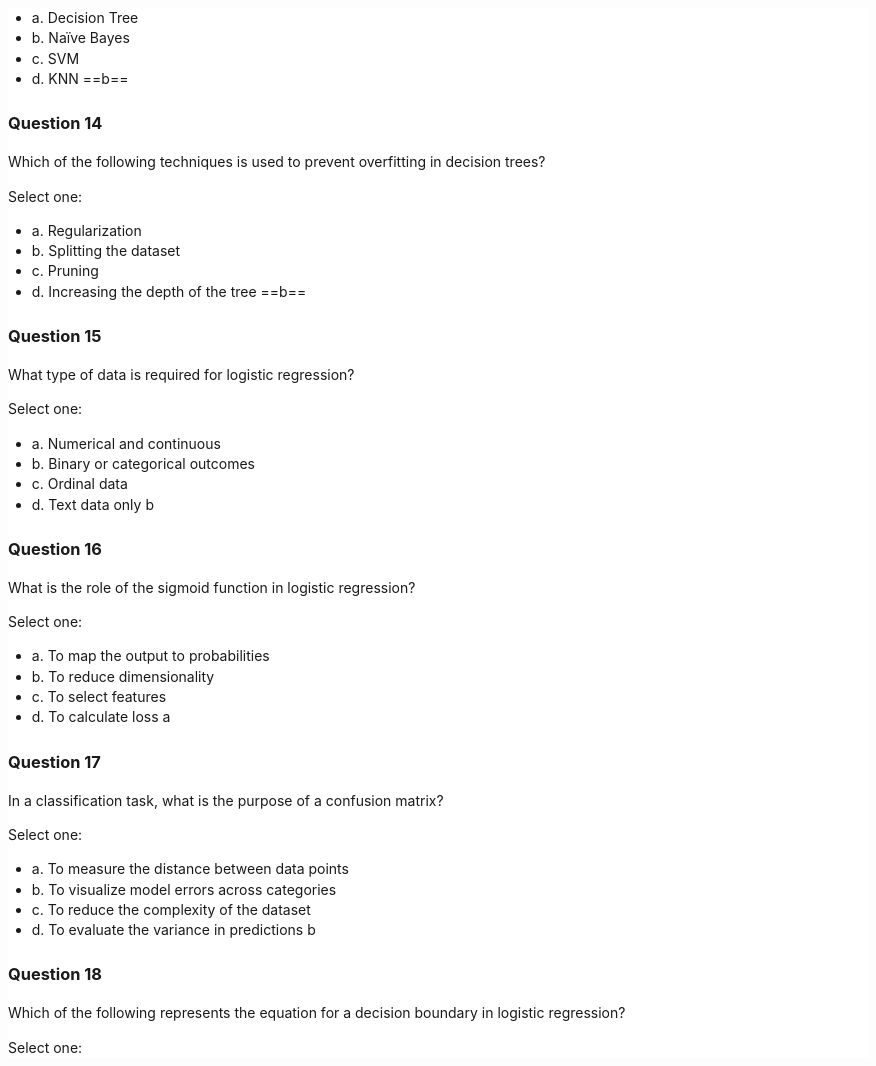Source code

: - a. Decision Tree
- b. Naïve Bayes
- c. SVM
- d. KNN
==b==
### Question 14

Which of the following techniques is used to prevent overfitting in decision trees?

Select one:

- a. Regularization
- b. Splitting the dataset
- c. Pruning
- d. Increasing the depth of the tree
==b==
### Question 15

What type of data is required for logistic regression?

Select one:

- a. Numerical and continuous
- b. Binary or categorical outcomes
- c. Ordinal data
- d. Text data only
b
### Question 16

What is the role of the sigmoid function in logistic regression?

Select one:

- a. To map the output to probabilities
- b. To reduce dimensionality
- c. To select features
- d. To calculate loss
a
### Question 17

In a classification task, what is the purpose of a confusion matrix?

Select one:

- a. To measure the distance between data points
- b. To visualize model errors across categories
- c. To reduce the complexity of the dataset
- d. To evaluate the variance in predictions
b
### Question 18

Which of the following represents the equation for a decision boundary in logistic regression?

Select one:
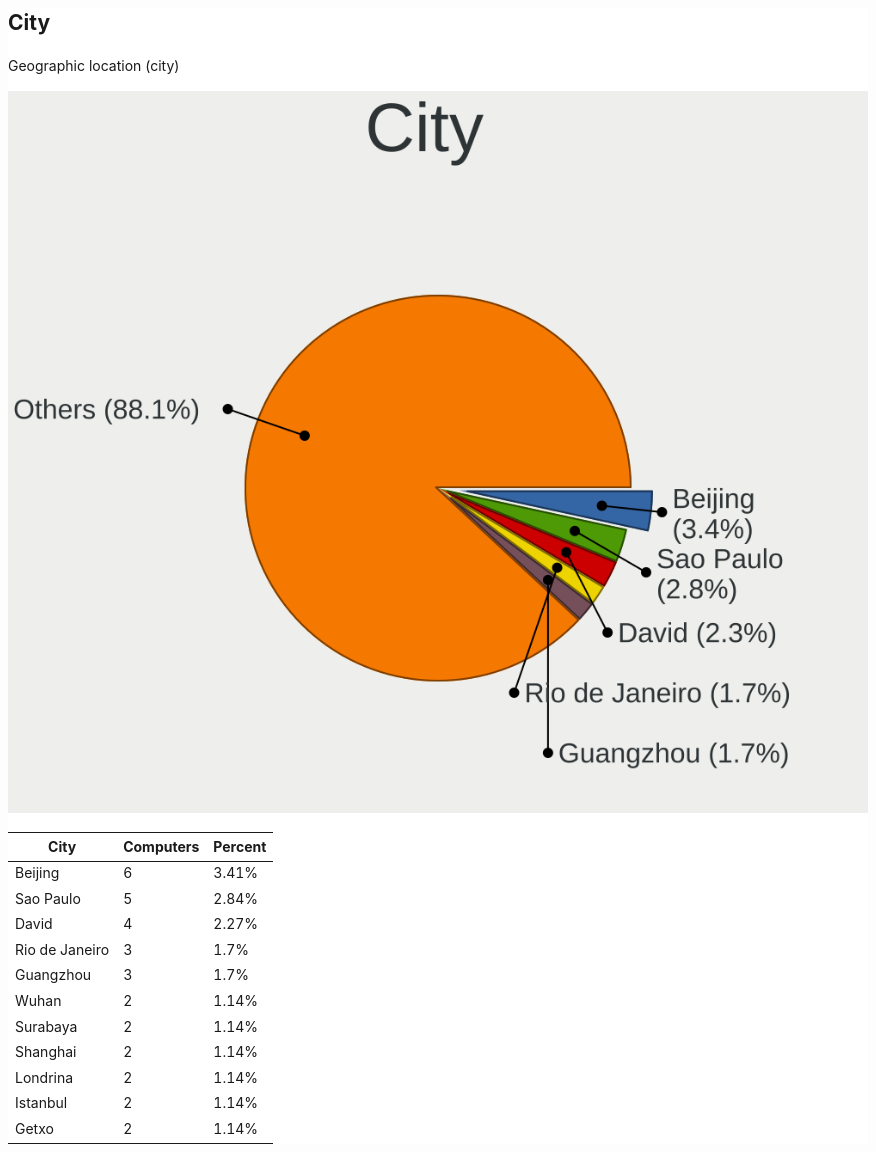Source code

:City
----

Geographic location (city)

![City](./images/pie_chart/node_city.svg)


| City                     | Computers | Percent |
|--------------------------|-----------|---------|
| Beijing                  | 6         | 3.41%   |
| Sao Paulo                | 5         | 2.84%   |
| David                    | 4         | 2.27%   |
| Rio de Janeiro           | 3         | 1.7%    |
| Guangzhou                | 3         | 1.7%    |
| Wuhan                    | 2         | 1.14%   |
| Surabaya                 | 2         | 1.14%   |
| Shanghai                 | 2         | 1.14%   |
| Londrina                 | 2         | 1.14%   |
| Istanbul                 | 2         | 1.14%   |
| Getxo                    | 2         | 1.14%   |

* * * * * * * * *

Assignment
Output every line of the records exactly, excluding all pictures.

Result for this exercise
Source code

: - a. Decision Tree
- b. Naïve Bayes
- c. SVM
- d. KNN
==b==
### Question 14

Which of the following techniques is used to prevent overfitting in decision trees?

Select one:

- a. Regularization
- b. Splitting the dataset
- c. Pruning
- d. Increasing the depth of the tree
==b==
### Question 15

What type of data is required for logistic regression?

Select one:

- a. Numerical and continuous
- b. Binary or categorical outcomes
- c. Ordinal data
- d. Text data only
b
### Question 16

What is the role of the sigmoid function in logistic regression?

Select one:

- a. To map the output to probabilities
- b. To reduce dimensionality
- c. To select features
- d. To calculate loss
a
### Question 17

In a classification task, what is the purpose of a confusion matrix?

Select one:

- a. To measure the distance between data points
- b. To visualize model errors across categories
- c. To reduce the complexity of the dataset
- d. To evaluate the variance in predictions
b
### Question 18

Which of the following represents the equation for a decision boundary in logistic regression?

Select one:
Source code

:City
----

Geographic location (city)

![City](./images/pie_chart/node_city.svg)


| City                     | Computers | Percent |
|--------------------------|-----------|---------|
| Beijing                  | 6         | 3.41%   |
| Sao Paulo                | 5         | 2.84%   |
| David                    | 4         | 2.27%   |
| Rio de Janeiro           | 3         | 1.7%    |
| Guangzhou                | 3         | 1.7%    |
| Wuhan                    | 2         | 1.14%   |
| Surabaya                 | 2         | 1.14%   |
| Shanghai                 | 2         | 1.14%   |
| Londrina                 | 2         | 1.14%   |
| Istanbul                 | 2         | 1.14%   |
| Getxo                    | 2         | 1.14%   |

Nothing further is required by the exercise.